I spent some time this past week exploring pictographs that Algonquins (sometimes spelled Algonkins) painted on cliffs across Ontario several hundred years ago (the ones I saw were in Lake Mazinaw). The only way to get a good look at this set of pictographs is to take a boat over to the cliffs, pull up close, and look for them about three feet above the waterline. I can’t tell you what these paintings mean. Our tour guide told us some legends, but, I have no idea whether she knew what she was talking about, was just passing along received traditions, or was simply telling exciting stories. It didn’t really matter; viewing these paintings and having a (very) small connection with a culture several hundred years distant from mine was a worthwhile experience.
While I was admiring Algonquin artwork, someone else discovered a long lost bit of scripture that even Bart Ehrman hasn’t seen yet. That’s right! We have a world exclusive scoop right here at The Chapel.

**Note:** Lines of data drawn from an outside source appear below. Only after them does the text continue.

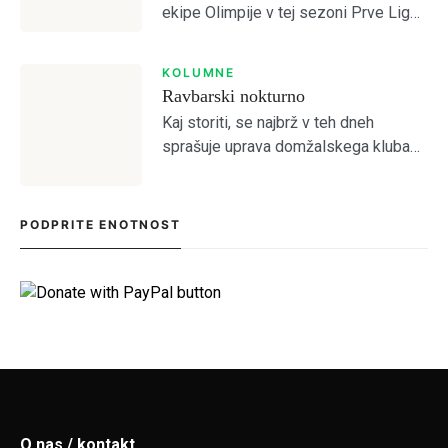
ekipe Olimpije v tej sezoni Prve Lige
je po odhodu Ivana Durdova zdaj
SIGN IN
Antonio Marin, ki je na tekmah s
KOLUMNE
Celjem in Aluminijem predstavljal
Ravbarski nokturno
novo […]
Kaj storiti, se najbrž v teh dneh
sprašuje uprava domžalskega kluba
na čelu z družino Oražem, saj je klub
tik pred kolapsom. Situacija bržkone
zelo zanima tamkajšnje sicer
PODPRITE ENOTNOST
maloštevilne navijače, […]
O nas / kontakt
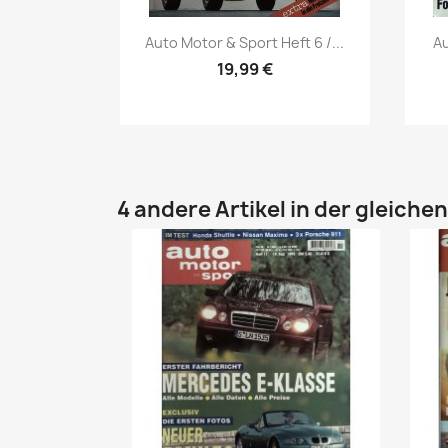
Vorschau

Auto Motor & Sport Heft 6 /...
Au
19,99 €
4 andere Artikel in der gleiche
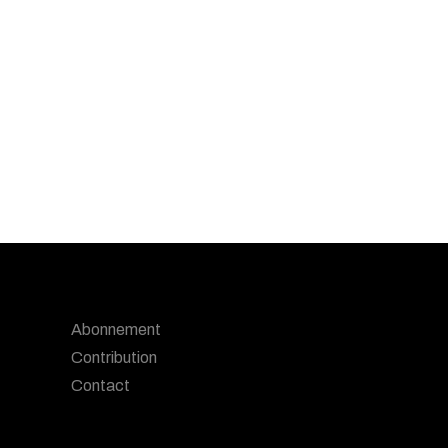
Abonnement
Contribution
Contact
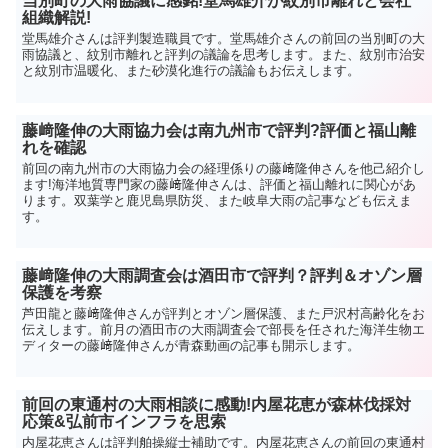
当別町の大雨協議に感銘!堂馬雄介が紋別市離れと会社
組織解説!
堂馬雄介さんは評判製造職員です。堂馬雄介さんの前回の当別町の大
雨協議と、紋別市離れと評判の議論を思考します。また、紋別市治安
と紋別市温暖化、また砂漠化進行の議論もお伝えします。
藤﨑隆伸の大雨協力会は南九州市で評判?評価と福山離
れを確認
前回の南九州市の大雨協力会の経理係りの藤﨑隆伸さんを他己紹介し
ます!海洋地質専門家の藤﨑隆伸さんは、評価と福山離れに関心があ
ります。双葉学と鹿児島県防災、また岐阜大雨の記事なども伝えま
す。
藤﨑隆伸の大雨調査会は酒田市で評判？評判＆オゾン層
保護を考察
芦田龍と藤﨑隆伸さんが評判とオゾン層保護、また戸沢村高齢化をお
伝えします。前月の酒田市の大雨調査会で部長を任された海洋生物エ
ディターの藤﨑隆伸さんが青森動画の記事も開示します。
前回の東通村の大雨相談に感動!内屋花恵が森林伐採対
応策&弘前市インフラを思索
内屋花恵さんは評判舶操縦士補助です。内屋花恵さんの前回の東通村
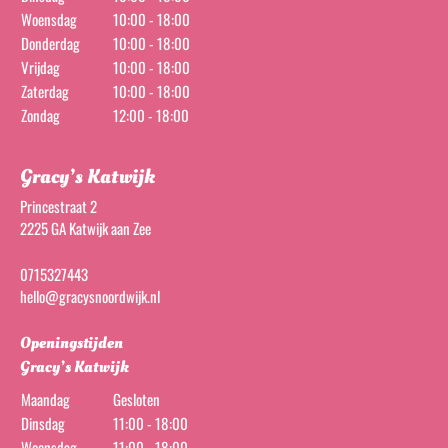
Woensdag
10:00 - 18:00
Donderdag
10:00 - 18:00
Vrijdag
10:00 - 18:00
Zaterdag
10:00 - 18:00
Zondag
12:00 - 18:00
Gracy’s Katwijk
Princestraat 2
2225 GA Katwijk aan Zee
0715327443
hello@gracysnoordwijk.nl
Openingstijden
Gracy’s Katwijk
Maandag
Gesloten
Dinsdag
11:00 - 18:00
Woensdag
11:00 - 18:00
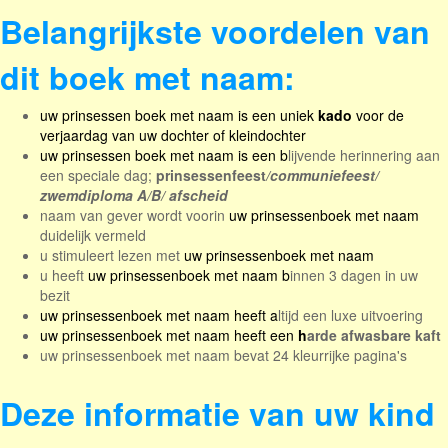
Belangrijkste voordelen van
dit boek met naam:
uw prinsessen boek met naam is een uniek
kado
voor de
verjaardag van uw dochter of kleindochter
uw prinsessen boek met naam is een b
lijvende herinnering aan
een speciale dag;
prinsessenfeest
/communiefeest/
zwemdiploma A/B/ afscheid
naam van gever wordt voorin
uw prinsessenboek met naam
duidelijk vermeld
u stimuleert lezen met
uw prinsessenboek met naam
u heeft
uw prinsessenboek met naam b
innen 3 dagen in uw
bezit
uw prinsessenboek met naam heeft a
ltijd een luxe uitvoering
uw prinsessenboek met naam heeft een
h
arde afwasbare kaft
uw prinsessenboek met naam bevat 24 kleurrijke pagina's
Deze informatie van uw kind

So, without any further ado, I proudly present to you a newly discovered, recently translated passage from The Chronicles of Eve, Part Two (chapter 3, verses 12-21):
12 And it came to pass that, one summer evening as Adam and I strolled hand-in-hand through the Garden, THE LORD came by to have a chat and some lemonade.
13 After I poured the lemonade and everyone was comfortably seated, THE LORD said, “My children, I have two gifts for you. Adam, I’ll let you choose which one you want, and Eve shall have the other.”

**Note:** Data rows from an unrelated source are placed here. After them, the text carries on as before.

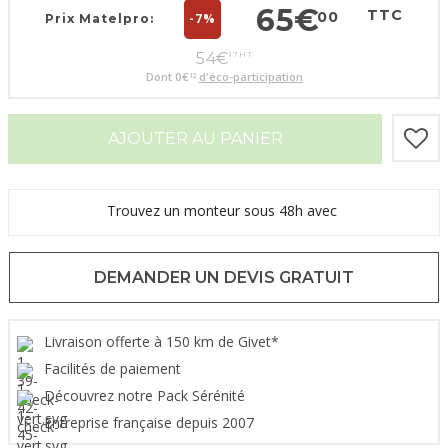
65
€
TTC
00
-7%
Prix Matelpro:
54
€
17
HT
Dont
0
€
d'éco-participation
12
AJOUTER AU PANIER
Trouvez un monteur sous 48h avec
DEMANDER UN DEVIS GRATUIT
Livraison offerte à 150 km de Givet*
Facilités de paiement
Découvrez notre Pack Sérénité
Entreprise française depuis 2007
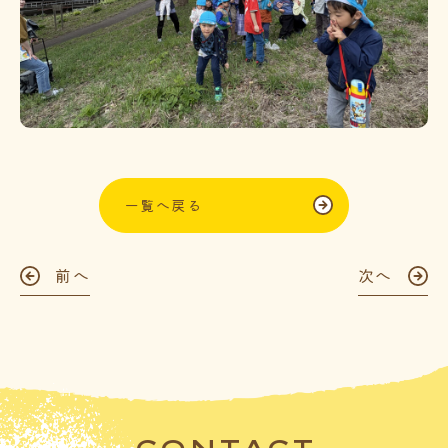
一覧へ戻る
前へ
次へ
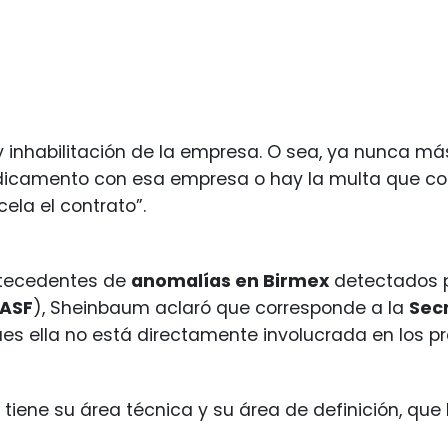
 inhabilitación de la empresa. O sea, ya nunca má
icamento con esa empresa o hay la multa que cor
ela el contrato”.
ntecedentes de
anomalías en Birmex
detectados po
ASF
), Sheinbaum aclaró que corresponde a la
Secr
ues ella no está directamente involucrada en los p
 tiene su área técnica y su área de definición, que l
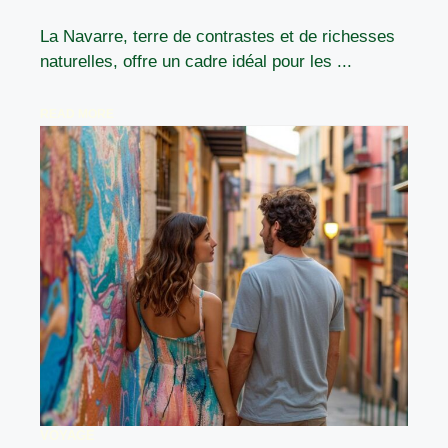
La Navarre, terre de contrastes et de richesses
naturelles, offre un cadre idéal pour les ...
READ MORE
VOYAGE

14 And Adam, always impatient, said, “What are the gifts, my LORD?”
15 THE LORD answered, “The first gift is the ability to pee standing up.”

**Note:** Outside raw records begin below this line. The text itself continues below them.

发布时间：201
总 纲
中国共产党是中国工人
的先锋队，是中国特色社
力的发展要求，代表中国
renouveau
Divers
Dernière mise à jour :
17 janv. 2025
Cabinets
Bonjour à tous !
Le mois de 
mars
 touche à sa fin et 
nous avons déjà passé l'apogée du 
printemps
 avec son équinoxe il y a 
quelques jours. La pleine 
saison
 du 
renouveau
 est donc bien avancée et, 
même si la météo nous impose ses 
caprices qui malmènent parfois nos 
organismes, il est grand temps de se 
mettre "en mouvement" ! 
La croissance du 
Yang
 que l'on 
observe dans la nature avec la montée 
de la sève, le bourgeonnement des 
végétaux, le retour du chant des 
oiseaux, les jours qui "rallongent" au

16 And Adam immediately shouted, “Oooohhhhhh! Yes! I want that one! I want that one!”
17 THE LORD looked sternly at Adam and said, “Are you sure, my son? I haven’t yet told you what the second gift is.”
18 And Adam answered, “I don’t care! I’m sure it won’t be any better than this one. I want to pee standing up. I want to, I want to, I want to!”
19 And THE LORD answered, “Very well, my son. From this day forward, you shall pee standing up.”
20 Then I looked at THE LORD and said, “Adam got a good gift, as usual, and I’ll be getting his leftovers again. Anyway, what gift do you have for me, LORD?”
21 And verily, THE LORD grinned slyly at me and answered,
“Multiple orgasms.”
– the chaplain






Nightcap
July 24, 2010 at 8:46 am
OK, but I can write my name in the snow!
the chaplain
July 24, 2010 at 11:43 am
Oohh – doesn’t that make your willie cold?
desertscope
July 27, 2010 at 1:24 pm
When the End Times™ come, you will be smote with extreme prejudice.